Выбрать главу

Она говорит на разных языках. Она нектарится греческим.

Она играет в спешившуюся королеву, она играет в свою служанку, она играет в себя, растущую вспять.

Паче гордыни.

Как породистый пес выкатывается по земле, втирая в себя волнующий запах, так и она - языки.

Нет? А как?

Старческие наросты. Оглаживает. Промывает. Это ее присутствие в мире. Приутопленные вериги. Дверь в день.

Она открывает дверь - там, где ее присутствие, и видит: двое, голых, девяностолетних, он и она, у стены, сплетенных, слипшихся и перекрученных, как остывающий парафин, головы повернули - теплые, с приоткрытыми ртами в беззубой улыбке.

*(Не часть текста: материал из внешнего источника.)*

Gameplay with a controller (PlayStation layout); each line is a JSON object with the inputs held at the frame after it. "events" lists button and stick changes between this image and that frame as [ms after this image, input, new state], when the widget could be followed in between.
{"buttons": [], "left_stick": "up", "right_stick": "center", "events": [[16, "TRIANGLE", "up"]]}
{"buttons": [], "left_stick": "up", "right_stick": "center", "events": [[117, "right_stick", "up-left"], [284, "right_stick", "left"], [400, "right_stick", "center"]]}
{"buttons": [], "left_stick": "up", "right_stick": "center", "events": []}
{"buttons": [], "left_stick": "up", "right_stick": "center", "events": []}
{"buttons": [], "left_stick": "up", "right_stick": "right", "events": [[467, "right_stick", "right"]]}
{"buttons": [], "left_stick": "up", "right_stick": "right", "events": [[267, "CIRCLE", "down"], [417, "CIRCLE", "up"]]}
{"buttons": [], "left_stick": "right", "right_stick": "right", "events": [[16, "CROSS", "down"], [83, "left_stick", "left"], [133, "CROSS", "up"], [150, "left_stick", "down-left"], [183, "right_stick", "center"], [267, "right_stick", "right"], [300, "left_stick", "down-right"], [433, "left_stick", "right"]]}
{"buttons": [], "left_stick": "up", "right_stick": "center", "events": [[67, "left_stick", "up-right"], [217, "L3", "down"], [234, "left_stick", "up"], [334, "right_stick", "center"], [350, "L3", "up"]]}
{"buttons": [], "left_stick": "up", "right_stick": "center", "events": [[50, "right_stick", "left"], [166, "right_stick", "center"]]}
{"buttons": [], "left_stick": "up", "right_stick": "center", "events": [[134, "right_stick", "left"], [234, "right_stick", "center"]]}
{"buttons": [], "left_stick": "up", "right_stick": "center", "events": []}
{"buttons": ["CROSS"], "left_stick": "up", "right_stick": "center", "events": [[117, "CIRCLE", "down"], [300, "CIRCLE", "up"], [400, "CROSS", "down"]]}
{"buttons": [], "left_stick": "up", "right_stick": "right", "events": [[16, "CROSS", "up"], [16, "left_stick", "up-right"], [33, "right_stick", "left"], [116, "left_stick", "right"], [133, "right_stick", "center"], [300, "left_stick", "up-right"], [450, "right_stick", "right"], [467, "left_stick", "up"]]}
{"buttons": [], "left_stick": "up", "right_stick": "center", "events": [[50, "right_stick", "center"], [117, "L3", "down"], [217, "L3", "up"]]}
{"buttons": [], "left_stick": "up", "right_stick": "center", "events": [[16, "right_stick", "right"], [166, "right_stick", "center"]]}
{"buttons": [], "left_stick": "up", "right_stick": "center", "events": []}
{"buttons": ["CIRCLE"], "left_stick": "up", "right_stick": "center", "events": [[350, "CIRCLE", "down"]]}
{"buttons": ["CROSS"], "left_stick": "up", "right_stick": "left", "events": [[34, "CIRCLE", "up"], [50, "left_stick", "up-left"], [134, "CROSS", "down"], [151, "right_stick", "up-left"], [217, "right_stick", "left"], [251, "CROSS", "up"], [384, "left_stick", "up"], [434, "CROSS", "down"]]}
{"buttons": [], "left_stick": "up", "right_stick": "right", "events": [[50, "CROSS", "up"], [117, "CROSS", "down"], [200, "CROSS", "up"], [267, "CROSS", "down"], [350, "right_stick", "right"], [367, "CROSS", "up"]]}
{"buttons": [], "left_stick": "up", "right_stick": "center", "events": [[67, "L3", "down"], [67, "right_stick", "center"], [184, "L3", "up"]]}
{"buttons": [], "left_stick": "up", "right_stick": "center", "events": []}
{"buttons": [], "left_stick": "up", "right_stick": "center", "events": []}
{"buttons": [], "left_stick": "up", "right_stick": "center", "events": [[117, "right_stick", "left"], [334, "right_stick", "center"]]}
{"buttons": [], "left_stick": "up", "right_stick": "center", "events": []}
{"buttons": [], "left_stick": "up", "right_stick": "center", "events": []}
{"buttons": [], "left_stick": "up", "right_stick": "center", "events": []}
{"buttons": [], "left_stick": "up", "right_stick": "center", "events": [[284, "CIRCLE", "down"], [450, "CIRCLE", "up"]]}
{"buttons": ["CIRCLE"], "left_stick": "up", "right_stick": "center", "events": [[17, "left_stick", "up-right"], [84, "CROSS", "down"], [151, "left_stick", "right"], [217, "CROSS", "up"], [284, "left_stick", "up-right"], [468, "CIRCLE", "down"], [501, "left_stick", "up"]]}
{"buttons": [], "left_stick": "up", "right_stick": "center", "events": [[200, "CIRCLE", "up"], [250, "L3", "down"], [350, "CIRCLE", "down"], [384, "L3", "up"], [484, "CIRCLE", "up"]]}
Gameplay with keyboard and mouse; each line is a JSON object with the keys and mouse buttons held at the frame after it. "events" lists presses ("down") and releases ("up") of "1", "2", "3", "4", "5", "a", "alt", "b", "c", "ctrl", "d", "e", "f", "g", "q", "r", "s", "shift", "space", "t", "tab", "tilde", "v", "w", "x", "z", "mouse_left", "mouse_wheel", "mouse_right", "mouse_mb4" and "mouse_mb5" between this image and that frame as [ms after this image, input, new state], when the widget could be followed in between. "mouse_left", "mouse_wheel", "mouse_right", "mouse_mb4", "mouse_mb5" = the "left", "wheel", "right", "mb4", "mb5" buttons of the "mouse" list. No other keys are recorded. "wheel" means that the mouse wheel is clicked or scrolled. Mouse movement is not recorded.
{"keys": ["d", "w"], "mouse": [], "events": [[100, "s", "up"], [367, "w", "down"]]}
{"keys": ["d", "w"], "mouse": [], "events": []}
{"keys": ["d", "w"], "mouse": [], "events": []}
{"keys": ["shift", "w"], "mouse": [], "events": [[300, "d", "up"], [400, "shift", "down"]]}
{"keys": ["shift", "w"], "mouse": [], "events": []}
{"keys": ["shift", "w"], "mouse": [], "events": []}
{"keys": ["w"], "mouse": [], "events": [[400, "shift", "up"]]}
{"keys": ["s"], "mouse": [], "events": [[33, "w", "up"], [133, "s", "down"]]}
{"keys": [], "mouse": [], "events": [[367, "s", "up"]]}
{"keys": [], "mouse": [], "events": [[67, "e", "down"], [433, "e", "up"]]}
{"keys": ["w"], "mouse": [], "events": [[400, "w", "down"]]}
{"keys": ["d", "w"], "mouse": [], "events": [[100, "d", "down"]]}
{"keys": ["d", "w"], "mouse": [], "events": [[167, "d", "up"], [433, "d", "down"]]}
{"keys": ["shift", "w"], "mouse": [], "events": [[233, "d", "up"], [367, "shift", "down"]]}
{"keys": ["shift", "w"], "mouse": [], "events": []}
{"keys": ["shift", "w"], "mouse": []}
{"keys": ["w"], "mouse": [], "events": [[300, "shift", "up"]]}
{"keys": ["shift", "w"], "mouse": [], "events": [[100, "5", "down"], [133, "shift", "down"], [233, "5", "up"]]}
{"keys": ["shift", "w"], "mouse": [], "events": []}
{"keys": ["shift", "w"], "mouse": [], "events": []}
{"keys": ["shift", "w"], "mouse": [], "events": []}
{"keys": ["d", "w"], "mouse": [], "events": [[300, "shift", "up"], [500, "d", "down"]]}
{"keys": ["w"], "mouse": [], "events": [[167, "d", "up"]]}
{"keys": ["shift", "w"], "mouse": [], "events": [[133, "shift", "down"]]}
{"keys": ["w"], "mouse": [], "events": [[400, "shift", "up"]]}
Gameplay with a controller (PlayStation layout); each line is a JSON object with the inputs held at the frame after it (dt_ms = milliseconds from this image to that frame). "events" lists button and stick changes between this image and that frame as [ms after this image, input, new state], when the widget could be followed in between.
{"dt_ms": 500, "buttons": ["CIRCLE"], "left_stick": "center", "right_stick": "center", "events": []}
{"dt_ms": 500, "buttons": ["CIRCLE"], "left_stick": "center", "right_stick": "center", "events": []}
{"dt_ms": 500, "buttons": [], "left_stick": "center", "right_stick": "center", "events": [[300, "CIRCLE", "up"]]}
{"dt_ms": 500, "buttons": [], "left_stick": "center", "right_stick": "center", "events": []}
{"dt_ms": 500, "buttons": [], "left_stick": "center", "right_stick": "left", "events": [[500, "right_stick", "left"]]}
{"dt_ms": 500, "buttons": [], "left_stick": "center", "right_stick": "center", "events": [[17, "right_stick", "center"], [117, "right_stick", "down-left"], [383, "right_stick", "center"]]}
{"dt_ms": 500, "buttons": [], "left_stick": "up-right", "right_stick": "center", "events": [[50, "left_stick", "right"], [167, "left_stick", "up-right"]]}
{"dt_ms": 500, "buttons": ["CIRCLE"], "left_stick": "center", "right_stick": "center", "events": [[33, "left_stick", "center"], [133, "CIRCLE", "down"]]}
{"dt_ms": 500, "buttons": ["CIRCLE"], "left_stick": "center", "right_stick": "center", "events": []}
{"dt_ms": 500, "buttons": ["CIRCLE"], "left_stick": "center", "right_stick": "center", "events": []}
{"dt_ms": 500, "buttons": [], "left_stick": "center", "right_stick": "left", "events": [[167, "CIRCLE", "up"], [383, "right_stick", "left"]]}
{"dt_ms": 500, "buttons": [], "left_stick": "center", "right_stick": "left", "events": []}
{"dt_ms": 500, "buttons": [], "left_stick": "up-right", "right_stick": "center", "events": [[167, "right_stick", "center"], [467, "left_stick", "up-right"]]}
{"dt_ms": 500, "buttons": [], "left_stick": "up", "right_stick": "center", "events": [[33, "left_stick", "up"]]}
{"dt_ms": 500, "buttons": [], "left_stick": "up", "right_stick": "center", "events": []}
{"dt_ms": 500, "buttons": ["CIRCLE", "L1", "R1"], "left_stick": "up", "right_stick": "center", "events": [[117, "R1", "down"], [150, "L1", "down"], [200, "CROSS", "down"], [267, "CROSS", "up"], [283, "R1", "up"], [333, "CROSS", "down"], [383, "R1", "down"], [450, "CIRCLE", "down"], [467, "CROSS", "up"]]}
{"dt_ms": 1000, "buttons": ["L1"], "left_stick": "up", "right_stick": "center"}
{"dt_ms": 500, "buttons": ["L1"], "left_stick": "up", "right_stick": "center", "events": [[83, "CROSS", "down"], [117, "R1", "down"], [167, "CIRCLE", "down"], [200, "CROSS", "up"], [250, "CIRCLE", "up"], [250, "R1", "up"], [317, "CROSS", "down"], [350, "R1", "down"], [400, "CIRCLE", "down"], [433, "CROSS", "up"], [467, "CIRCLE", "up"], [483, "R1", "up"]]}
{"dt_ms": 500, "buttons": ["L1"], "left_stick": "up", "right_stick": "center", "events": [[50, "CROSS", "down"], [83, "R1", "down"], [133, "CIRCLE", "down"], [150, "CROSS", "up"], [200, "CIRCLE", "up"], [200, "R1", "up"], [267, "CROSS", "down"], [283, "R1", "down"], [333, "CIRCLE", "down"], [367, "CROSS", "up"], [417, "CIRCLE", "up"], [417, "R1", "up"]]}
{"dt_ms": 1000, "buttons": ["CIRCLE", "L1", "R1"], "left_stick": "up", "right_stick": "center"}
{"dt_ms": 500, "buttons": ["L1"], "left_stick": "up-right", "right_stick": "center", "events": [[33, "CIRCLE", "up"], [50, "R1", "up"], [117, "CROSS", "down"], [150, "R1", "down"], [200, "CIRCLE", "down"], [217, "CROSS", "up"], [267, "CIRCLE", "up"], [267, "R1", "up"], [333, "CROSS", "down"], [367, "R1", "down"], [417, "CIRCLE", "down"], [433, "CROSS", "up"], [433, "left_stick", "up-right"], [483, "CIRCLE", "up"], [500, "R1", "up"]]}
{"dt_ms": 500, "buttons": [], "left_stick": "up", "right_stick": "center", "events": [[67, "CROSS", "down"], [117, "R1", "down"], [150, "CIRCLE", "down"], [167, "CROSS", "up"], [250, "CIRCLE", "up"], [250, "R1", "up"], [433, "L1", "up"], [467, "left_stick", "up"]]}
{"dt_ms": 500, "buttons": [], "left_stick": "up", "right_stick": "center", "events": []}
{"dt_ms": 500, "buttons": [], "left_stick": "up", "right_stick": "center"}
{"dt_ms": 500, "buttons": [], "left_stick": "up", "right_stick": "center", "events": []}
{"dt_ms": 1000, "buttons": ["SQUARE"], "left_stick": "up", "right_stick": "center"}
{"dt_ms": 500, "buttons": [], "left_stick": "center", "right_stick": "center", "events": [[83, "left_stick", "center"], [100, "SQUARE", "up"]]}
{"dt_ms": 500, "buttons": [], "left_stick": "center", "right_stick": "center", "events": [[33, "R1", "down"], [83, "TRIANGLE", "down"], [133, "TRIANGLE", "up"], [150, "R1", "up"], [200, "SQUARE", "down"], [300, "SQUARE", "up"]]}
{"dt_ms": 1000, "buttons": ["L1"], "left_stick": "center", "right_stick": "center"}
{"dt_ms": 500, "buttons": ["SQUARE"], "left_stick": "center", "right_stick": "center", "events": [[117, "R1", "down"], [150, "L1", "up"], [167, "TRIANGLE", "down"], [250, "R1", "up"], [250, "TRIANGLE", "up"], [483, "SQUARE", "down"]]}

Она рассказывает, и глаза ее распахнутые, в незабудочной дымке у ресниц моих, чуть снизу вверх, щекотно.

И - нет ее перед тобой; скользит и, удаляясь, во взгляде не отражается.

Воздух не хрупок, не бьется. Ртуть не вода, капли сплываются.

Ртуть в ней и воздух: дыши.

Чутко дыши: нежность ее двужильна.

"Я сильная немецкая женщина", - обернулась она через плечо. То, с манком. То, которое бык на Лесбосе вдруг увидев, взревел и, клубясь к ней с холма, ткнулся рогом, войдя ей под мышку, и поднял ее над собой с зажатым ею под мышкой рогом.

Она умеет слушать. Она не оставляет следов.

Она умеет висеть, как рыба, не сходя с места, поводя плавниками.

Она, как рыба, метнется в сторону, чуть что.

И вода сморгнет то место, с которого она не сходила.

Одной они крови, чуть что.

Следов не оставляют они - внутри себя.

Она любит разглядывать мушек, запеченных в янтаре.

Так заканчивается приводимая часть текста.